Minderheidsaandeelhouders vs. meerderheidsaandeelhouders inzake ‘delisting’
In OR 2013-0177 waren minderheidsaandeelhouders naar de OK gestapt om het voornemen tot het van de beurs halen van de vennootschap (‘delisting’) tegen te gaan. De OK stelt voorop dat het de meerderheidsaandeelhouder vrij stond om een voorstel tot delisting van de vennootschap te doen en dat het aan het bestuur van de vennootschap is om te bepalen of aan een dergelijk voorstel door de vennootschap steun zal worden verleend dan wel of de vennootschap haar steun aan het voorstel zal onthouden of enig ander voorstel terzake zal entameren. De OK geeft de minderheidsaandeelhouders wel gelijk in hun standpunt dat onvoldoende (inhoudelijke) informatie omtrent de voorgestelde delisting en omtrent de beweegredenen van het bestuur is verstrekt.

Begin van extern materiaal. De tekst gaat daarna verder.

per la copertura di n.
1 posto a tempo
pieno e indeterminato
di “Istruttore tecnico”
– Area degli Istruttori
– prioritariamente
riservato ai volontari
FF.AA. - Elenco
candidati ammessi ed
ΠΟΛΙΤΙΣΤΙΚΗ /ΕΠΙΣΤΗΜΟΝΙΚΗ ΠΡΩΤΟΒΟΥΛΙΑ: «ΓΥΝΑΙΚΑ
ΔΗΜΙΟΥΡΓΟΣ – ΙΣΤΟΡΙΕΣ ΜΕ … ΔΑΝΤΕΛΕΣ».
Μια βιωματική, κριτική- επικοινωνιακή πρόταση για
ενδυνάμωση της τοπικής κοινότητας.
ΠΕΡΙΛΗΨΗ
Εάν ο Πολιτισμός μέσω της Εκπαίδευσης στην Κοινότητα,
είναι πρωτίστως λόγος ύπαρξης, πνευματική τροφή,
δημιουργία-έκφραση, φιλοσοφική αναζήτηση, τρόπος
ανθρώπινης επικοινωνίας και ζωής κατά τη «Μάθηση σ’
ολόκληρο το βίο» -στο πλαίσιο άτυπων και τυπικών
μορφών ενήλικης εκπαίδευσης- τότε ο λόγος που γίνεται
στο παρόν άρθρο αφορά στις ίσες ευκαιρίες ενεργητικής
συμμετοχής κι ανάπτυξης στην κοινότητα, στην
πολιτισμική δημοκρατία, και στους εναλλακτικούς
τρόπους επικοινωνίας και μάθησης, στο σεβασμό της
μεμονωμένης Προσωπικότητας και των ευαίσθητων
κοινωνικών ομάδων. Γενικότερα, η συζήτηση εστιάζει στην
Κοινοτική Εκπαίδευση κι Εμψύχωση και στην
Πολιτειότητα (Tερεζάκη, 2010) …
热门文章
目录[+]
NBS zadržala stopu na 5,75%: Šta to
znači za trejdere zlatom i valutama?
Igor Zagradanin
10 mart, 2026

Van een vooropgezet plan van de meerderheidsaandeelhouder (en een potentiële koper van diens aandelenpakket) om de regelgeving van de Wft omtrent het verplichte bod te omzeilen is naar het oordeel van de OK echter geen sprake. De OK oordeelt dat de beslissing tot delisting niet uitsluitend gedaan is ter behartiging van het belang van de meerderheidsaandeelhouder en er zodoende geen strijd is met artikel 2:8 BW. De OK wijst het verzoek af.

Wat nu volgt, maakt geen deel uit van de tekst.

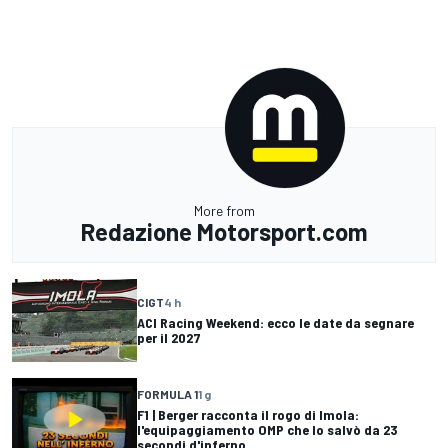
More from
Redazione Motorsport.com
CIGT
4 h
ACI Racing Weekend: ecco le date da segnare
per il 2027
FORMULA 1
1 g
F1 | Berger racconta il rogo di Imola:
l'equipaggiamento OMP che lo salvò da 23
secondi d'inferno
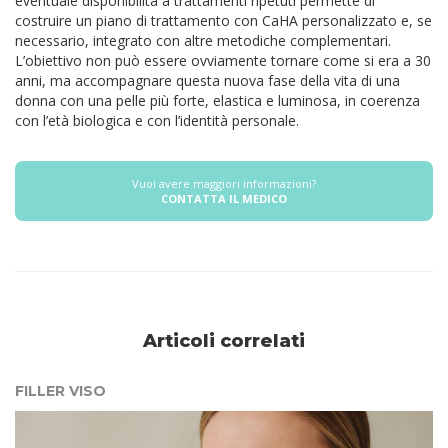
eventuale disponibilità a trattamenti ripetuti permette di
costruire un piano di trattamento con CaHA personalizzato e, se
necessario, integrato con altre metodiche complementari.
L’obiettivo non può essere ovviamente tornare come si era a 30
anni, ma accompagnare questa nuova fase della vita di una
donna con una pelle più forte, elastica e luminosa, in coerenza
con l’età biologica e con l’identità personale.
Vuoi avere maggiori informazioni?
CONTATTA IL MEDICO
Articoli correlati
FILLER VISO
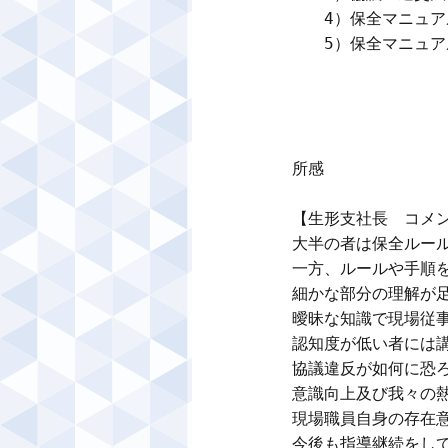
　　4）保全マニュア
　　5）保全マニュア
所感

【生形支社長　コメン
大半の者は保全ルール
一方、ルールや手順を
細かな部分の理解が足
曖昧な知識で現場従事
認知度が低い者には講
協議違反が如何に恐ろ
意識向上及び我々の熱
現場職員自身の存在意
今後も指導継続をして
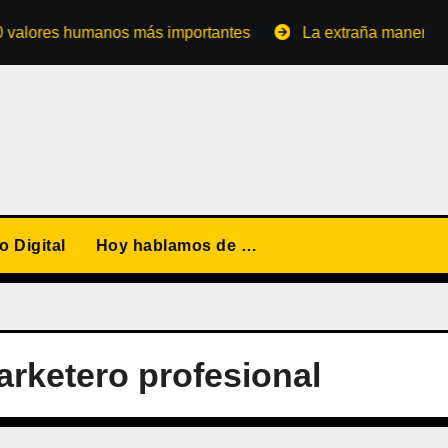
res humanos más importantes
La extraña manera de conve
 Digital
Hoy hablamos de …
rketero profesional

Bestuurdersaansprakelijkheid bij tegenstrijdig belang
In OR 2013-0191 wordt een onbezoldigde stichtingbestuurder aansprakelijk gesteld op grond van artikel 2:9 BW (en artikel 6:162 BW). De reden voor de aansprakelijkheidstelling is voornamelijk dat de bestuurder zijn eigen BV-werkzaamheden heeft verricht voor de stichting. De bestuurder doet een beroep op de verleende finale kwijting en decharge. Rechtbank ‘s-Gravenhage draagt de bestuurder op zowel de finale kwijting, als de decharge te bewijzen. Daarbij dient hij tevens te bewijzen dat de finale kwijting en de decharge onder meer ook zagen op de door zijn BV verrichte werkzaamheden.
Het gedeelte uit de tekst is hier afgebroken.